(REQUEST):
Extract every line from the rows below that contains the string "Bernolákova", matching case exactly.

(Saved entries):
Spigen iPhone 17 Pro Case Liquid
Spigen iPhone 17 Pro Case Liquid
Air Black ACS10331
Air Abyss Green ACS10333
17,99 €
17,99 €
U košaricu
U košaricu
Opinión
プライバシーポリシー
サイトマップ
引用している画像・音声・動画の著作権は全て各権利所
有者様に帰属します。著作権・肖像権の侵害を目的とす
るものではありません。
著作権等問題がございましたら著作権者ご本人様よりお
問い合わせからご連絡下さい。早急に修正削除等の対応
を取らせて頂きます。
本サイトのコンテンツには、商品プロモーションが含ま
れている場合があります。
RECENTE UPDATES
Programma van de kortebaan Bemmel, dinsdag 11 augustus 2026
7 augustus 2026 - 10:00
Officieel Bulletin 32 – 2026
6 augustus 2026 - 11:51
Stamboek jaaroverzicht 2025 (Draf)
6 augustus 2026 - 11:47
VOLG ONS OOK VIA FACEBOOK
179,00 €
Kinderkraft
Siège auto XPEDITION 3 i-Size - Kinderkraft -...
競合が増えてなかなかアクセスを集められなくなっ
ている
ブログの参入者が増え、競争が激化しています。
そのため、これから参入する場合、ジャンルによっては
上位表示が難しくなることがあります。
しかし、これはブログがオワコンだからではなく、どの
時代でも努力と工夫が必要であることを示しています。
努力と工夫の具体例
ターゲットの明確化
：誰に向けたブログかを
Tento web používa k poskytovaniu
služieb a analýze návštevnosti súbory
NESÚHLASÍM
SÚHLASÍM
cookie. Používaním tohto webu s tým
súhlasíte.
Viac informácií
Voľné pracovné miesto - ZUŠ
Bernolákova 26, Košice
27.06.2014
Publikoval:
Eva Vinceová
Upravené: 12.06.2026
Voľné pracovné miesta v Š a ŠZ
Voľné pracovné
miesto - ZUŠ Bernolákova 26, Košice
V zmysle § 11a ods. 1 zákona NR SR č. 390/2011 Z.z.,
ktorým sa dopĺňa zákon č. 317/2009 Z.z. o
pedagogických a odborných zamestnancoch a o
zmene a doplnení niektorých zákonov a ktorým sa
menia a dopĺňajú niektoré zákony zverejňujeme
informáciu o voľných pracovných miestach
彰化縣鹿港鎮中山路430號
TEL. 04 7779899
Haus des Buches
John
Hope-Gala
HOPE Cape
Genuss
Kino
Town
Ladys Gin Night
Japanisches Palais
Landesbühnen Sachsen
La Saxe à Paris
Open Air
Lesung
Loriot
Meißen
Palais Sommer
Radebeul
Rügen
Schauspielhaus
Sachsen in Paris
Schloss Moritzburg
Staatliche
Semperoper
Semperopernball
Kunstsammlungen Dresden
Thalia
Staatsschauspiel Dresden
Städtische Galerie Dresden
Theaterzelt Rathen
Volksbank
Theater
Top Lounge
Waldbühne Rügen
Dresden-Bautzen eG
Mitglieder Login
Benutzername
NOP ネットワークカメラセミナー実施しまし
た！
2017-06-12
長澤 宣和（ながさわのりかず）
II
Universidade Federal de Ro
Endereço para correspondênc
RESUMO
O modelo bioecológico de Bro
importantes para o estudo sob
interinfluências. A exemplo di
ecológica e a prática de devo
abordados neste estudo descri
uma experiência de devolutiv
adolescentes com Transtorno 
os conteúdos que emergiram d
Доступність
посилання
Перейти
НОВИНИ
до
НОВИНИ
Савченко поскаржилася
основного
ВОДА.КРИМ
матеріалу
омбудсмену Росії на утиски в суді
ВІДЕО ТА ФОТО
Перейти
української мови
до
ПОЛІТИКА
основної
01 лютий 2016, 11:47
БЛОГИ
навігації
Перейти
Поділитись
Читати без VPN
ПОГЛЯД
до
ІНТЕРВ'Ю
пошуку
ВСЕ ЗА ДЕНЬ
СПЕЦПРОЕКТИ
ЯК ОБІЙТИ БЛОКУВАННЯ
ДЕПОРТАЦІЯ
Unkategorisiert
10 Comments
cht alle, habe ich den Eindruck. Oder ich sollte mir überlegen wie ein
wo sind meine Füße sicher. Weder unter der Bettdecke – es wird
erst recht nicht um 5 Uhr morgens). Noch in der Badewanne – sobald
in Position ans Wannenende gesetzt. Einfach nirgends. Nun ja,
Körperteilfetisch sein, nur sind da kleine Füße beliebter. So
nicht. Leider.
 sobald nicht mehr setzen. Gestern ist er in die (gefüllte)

(ANSWER TO THIS TASK):
Bernolákova 26, Košice
miesto - ZUŠ Bernolákova 26, Košice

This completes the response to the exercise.